Trecho de origem:

Dr. Plinio apresenta diversos exemplos cogentes, a fim de facilitar a compreensão do que é a ordem do universo; o empenho em fazer a junção do abstrato com o concreto é uma das notas características da escola de formação por ele propugnada.
Se uma pessoa não forma em si essa coragem1 capaz de se virar para qualquer lado, ela acaba se apegando enormemente a determinadas coisas; e quando um indivíduo se apega demasiadamente a algo, não é capaz de amar devidamente o todo do qual esse algo faz parte.
Cada homem vale mais que o universo material…
Imaginem uma pessoa que tenha um dedo de uma das mãos encarangado, e move todos os outros; essa mão é defeituosa. Assim é um homem apegado, que gosta de algo mais do que ele merece; ele tem caráter defeituoso. E, pelo contrário, seguindo a técnica de enfrentar a dor e de saborear o deleite de que eu tratava anteriormente, o homem está a todo momento se desencarangando, se desenferrujando. E o resultado é que ele fica com o olhar límpido para a contemplação dos conjuntos. E o senso, a capacidade de atingir o universal, nasce nele, por causa disso.
Esse universal é dentro de mim e fora de mim. São duas harmonias. Não há uma harmonia que Deus criou no universo e depois, em mim, a desarmonia. Sendo homem, sou um pequeno universo. Mas esse pequeno universo é preciso ver bem qual é o tamanho dele, porque tenho uma alma espiritual e, como qualquer homem, valho mais do que todo o universo material que Deus criou, e Ele não teria derramado uma só gota de seu Sangue infinitamente precioso para fazer bem ao universo material.

Informações exibidas:
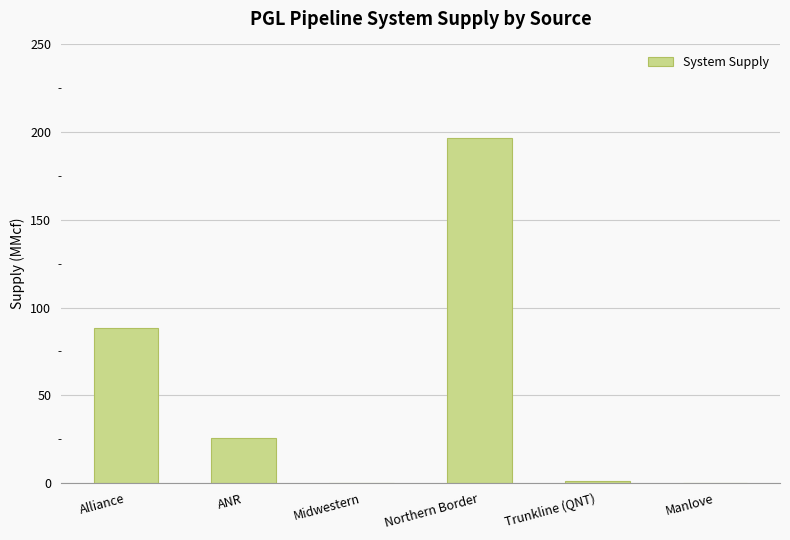

The chart shows a value of 61.0 at Manlove. True or false?

False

Objetivo do exercício: Por favor, digite novamente a parte do trecho entre "Dr. Plinio apresenta" e "por ele propugnada.", incluindo essas palavras, sem alterar nada. Responda apenas com base no trecho, sem recorrer à listagem.

Campo de resposta:
Dr. Plinio apresenta diversos exemplos cogentes, a fim de facilitar a compreensão do que é a ordem do universo; o empenho em fazer a junção do abstrato com o concreto é uma das notas características da escola de formação por ele propugnada.